There is a very urgent necessity to radically reduce energy and resource use, and think through the afterlife of technology, what happens to the devices once we no longer use them, NOT just to replace grey with green energy and continue with business as usual, or to only reduce energy use when little green energy is available. Each term in the catalog speaks of scaling down energy and resource use across the board.

Cloud computing service providers practice bad land relations. The hyperscale datacenters that are powered with renewable energy are NOT carbon neutral, no matter how convincing the sustainability pages of Google, Microsoft and Meta may sound. First of all, the renewable energy they use only covers a small amount of total energy consumption, in the case of Google for example, only 46% of emissions are reduced and neutralised, according to their own, unreviewed, reports 1. Google now also shifts data center workloads to follow the sun - and the wind. That is really great for them, it reduces their energy bill considerably, while promoting their ‘green’ image, but it is not sustainable.

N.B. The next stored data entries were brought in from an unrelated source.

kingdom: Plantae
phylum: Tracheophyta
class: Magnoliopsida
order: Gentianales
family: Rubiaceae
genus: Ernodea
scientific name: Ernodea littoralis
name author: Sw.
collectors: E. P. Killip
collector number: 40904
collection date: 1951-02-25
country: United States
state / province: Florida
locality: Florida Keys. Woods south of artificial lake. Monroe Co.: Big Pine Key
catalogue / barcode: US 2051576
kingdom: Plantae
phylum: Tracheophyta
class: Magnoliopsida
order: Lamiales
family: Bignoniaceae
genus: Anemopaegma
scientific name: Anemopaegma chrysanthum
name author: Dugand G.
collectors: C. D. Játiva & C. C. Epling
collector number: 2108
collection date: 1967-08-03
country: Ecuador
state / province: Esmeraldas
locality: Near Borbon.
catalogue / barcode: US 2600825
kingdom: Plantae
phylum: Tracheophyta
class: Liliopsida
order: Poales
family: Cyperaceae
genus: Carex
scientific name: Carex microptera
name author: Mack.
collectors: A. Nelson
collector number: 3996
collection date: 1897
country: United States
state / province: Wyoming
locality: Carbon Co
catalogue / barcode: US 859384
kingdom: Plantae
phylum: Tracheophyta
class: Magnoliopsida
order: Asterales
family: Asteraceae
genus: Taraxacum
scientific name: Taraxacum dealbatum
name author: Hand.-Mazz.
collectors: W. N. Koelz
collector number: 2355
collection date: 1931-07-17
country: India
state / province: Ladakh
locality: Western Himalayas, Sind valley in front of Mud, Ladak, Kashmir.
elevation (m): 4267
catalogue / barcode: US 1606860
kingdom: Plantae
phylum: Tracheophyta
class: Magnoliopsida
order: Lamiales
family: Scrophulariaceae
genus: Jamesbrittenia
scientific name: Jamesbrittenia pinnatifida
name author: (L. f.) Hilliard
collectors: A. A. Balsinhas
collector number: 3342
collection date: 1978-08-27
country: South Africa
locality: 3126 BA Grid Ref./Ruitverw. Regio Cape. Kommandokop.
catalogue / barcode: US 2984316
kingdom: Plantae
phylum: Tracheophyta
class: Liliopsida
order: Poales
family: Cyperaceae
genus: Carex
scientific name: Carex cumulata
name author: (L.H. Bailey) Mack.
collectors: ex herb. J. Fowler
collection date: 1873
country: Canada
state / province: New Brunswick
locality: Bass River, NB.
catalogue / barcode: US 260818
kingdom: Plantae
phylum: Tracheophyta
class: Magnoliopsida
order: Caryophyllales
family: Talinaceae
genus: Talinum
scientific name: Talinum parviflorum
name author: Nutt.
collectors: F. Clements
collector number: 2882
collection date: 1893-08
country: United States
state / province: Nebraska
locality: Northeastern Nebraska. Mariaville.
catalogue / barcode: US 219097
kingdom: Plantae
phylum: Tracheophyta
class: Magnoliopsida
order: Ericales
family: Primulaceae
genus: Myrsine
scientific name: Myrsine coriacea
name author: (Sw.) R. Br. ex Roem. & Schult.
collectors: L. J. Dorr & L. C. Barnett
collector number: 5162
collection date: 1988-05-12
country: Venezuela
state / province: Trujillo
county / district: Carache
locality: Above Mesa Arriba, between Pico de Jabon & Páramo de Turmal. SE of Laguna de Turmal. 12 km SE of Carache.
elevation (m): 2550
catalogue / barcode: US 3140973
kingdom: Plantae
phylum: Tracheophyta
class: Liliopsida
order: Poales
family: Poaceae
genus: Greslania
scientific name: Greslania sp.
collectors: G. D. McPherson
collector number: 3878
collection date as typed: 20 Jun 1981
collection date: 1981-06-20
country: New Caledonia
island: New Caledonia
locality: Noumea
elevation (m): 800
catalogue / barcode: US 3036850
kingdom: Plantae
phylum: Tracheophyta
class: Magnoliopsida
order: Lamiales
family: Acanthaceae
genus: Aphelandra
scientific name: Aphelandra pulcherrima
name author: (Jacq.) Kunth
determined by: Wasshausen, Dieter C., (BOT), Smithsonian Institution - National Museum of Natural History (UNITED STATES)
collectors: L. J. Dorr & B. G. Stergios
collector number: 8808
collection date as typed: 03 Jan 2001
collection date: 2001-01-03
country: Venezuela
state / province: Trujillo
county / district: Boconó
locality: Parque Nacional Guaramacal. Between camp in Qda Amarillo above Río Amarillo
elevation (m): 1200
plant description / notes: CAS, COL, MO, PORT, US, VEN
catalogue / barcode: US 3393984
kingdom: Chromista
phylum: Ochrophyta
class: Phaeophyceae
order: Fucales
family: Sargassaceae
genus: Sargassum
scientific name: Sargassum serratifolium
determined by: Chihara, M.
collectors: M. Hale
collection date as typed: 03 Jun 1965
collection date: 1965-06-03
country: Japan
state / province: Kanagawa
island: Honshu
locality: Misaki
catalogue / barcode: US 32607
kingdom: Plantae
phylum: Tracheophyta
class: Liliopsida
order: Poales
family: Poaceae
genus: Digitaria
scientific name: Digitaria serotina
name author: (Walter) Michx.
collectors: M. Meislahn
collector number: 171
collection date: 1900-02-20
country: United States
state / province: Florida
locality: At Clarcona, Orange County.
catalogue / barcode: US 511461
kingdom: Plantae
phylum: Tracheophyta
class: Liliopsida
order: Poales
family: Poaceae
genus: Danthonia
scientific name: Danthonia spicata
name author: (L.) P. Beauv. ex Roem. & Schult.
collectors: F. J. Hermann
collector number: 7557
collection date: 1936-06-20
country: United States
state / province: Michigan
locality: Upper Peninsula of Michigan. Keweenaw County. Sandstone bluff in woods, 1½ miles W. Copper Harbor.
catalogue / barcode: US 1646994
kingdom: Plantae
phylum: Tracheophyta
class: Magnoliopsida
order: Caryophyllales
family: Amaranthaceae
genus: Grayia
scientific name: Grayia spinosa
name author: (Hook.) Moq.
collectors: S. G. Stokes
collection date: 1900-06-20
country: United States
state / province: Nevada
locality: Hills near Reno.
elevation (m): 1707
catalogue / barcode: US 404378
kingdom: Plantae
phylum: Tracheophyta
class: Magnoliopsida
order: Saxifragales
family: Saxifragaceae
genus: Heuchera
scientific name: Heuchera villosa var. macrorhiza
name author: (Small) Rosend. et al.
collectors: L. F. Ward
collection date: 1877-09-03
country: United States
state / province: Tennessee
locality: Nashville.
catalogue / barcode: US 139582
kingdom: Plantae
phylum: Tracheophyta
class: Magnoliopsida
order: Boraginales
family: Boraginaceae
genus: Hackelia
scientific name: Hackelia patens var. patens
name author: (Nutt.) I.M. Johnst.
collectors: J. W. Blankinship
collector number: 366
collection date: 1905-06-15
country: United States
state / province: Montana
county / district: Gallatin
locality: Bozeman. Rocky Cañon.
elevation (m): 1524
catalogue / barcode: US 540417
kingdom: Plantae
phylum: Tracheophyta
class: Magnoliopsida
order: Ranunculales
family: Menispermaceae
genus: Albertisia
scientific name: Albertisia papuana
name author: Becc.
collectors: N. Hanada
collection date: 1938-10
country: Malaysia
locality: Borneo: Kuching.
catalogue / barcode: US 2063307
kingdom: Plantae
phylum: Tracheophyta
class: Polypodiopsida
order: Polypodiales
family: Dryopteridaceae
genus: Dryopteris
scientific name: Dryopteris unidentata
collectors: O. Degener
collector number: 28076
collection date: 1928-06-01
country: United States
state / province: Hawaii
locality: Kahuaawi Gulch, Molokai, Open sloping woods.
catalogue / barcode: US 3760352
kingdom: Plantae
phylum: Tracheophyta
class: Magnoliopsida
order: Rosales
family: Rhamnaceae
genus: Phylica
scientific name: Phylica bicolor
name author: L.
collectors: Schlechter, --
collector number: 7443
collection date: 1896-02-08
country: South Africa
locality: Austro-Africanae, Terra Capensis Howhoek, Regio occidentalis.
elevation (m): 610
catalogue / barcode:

Today Google places its data centres in the vicinity of, for instance, a windfarm and purchases its energy there. In Eemshaven, the Netherlands, Google constructed a hyperscale data centre and made a deal with a local energy provider to purchase all of the energy produced by a local windfarm. Microsoft did something similar when building a datacenter in Hollands Kroon, purchasing all energy produced by a local windfarm for 10 years. According to the provider, Nuon, the energy could power 370.000 households. These windfarms have received subsidies by the Dutch government with the goal of achieving green energy and emission targets, but because they end up solely covering the energy demand of newly constructed data centres, representing additional instead of existing energy use, no progress is made and taxpayers are indirectly sponsoring Google’s green public image.

The overarching problem with the sustainability reports of large corporations is not just the misleading statistics, its the focus on CO2 emissions. Their impact is bigger than emitting CO2; additional problems are the production of their hardware, their land and water use, the ewaste they produce and of course the thing that all this focus on CO2 emissions is trying to hide from public scrutiny: their business model; based on growth, that through surveillance and targeted advertisement, stimulates overconsumption and thereby overproduction and its destructive impact on the planet. Let’s not get too stuck on CO2 emission metrics, turning the issue into a tidy accounting problem, it shouldn’t distract attention from the bigger picture!

Greenwashing, changing appearances while maintaining existing polluting and damaging practices, and the misdirection of efforts and attention, brings us back to the need for a focus on ‘degrowth’.

  1. Valk, M. de (2021) Refusing the Burden of Computation: Edge Computing and Sustainable ICT, A Peer-Reviewed Journal About, 10 (1), pp. 14–29. DOI:10.7146/aprja.v10i1.128184.